Neraca perdagangan produk perkebunan Indonesia-China pada tahun 2004 hanya surplus 763,63
juta dollar AS, dan naik hampir tiga kali lipat pada tahun 2008 menjadi 2,757 miliar dollar AS.
Komoditas perkebunan yang mendominasi ekspor Indonesia adalah minyak sawit, minyak inti
sawit, karet SIR 20, karet lembaran, minyak kopra, biji cokelat pecah dan setengah pecah,
karet polybutadiene styrene (SBR), margarin bukan kalengan, karet dengan campuran amonia,
karet dengan campuran silika, serta kopi dipanggang tidak mengandung kafein.

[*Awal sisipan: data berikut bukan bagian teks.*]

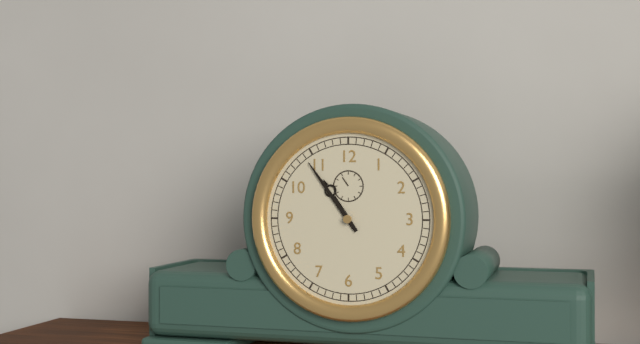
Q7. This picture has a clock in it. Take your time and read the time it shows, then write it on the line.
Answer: 10:54
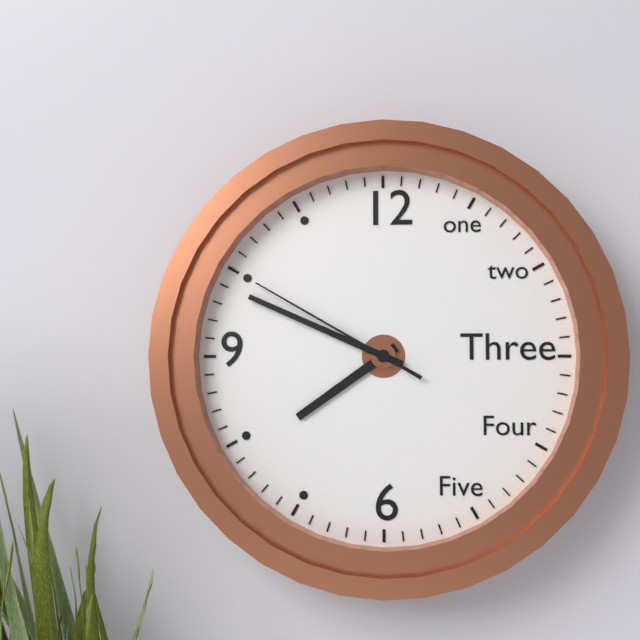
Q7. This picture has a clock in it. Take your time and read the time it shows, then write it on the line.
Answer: 7:49:50
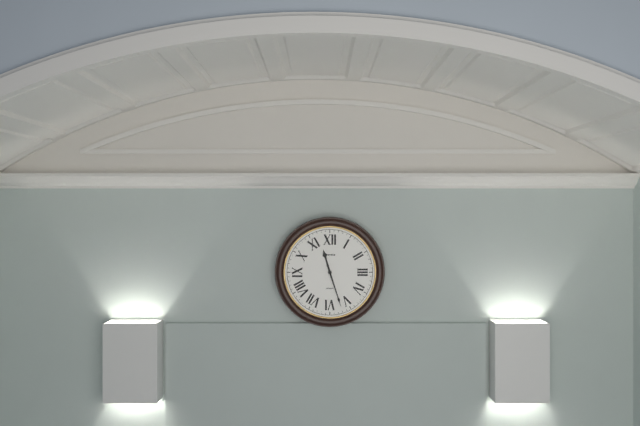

Akan tetapi, ekspor produk perkebunan tersebut juga masih terkategori sebagai komoditas
primer yang hanya memberikan manfaat sangat terbatas. Industri hulu-hilir kita terbengkalai,
tidak terbangun dan terintegrasi, sehingga kita kehilangan kesempatan untuk memperoleh nilai
tambah dari produk-produk yang kita hasilkan tersebut. Lebih parahnya lagi, jika kita berkaca
pada komoditi kelapa sawit dan Crude Palm Oil (CPO), ketergantungan pada pasar dan harga
internasional untuk ekspor menyebabkan banyak kerugian pada petani sawit dan produsen
CPO. Pada saat harga jatuh dimana petani serta produsen tidak memiliki kontrol sama sekali
untuk itu, kita harus rela merugi. Hal ini tentunya mengingatkan kita dengan apa yang terjadi
pada era kolonial, ketika Indonesia hanya menjadi daerah pengerukan bahan mentah, kondisi
yang terus dibiarkan hingga hari ini.
Sedikitnya ada tiga langkah besar untuk meningkatkan nilai tambah dan daya saing produk
pertanian Indonesia. Pertama, meningkatkan kapasitas sumberdaya manusia dan kelembagaan
petani. Hal ini mutlak dilakukan karena petani sangat rentan terkena dampak dari
perdagangan bebas saat ini. Keterbukaan akses informasi, pengembangan inovasi dan IPTEK
serta perluasan jaringan pemasaran untuk petani pun masih sangat diperlukan.
Kedua, memperbaiki kerangka hukum dan kerangka kebijakan. Singkronisasi kebijakan ini
dilakukan agar kementerian yang ada tidak berjalan sendiri-sendiri. Perlu ada sinkronisasi
kebijakan pengembangan komoditas unggulan di bidang pertanian. Selain itu, juga perlu
menimbang kebijaksanaan dari negara lain. Hal ini dilakukan karena daya saing itu sendiri
tidak berdiri sendiri, melainkan merupakan resultante dari kebijaksanaan di dalam negeri dan
kebijaksanaan dari negara-negara lain. Oleh karena itu, kita tidak dapat melihat persoalan
daya saing produk pertanian di dalam negeri tanpa memeriksa secara teliti kebijaksanaan
negara lain. Ketiga, perbaikan infrastruktur dan perbaikan rantai pasok (supply chain
management). Sebab, hingga kini belum ada rantai pasok yang stabil dan bisa menjamin
kepastian ketersediaan barang. Dengan demikian produk-produk pertanian Indonesia
diharapkan mampu bersaing dengan produk-produk dari negara lain. Semoga!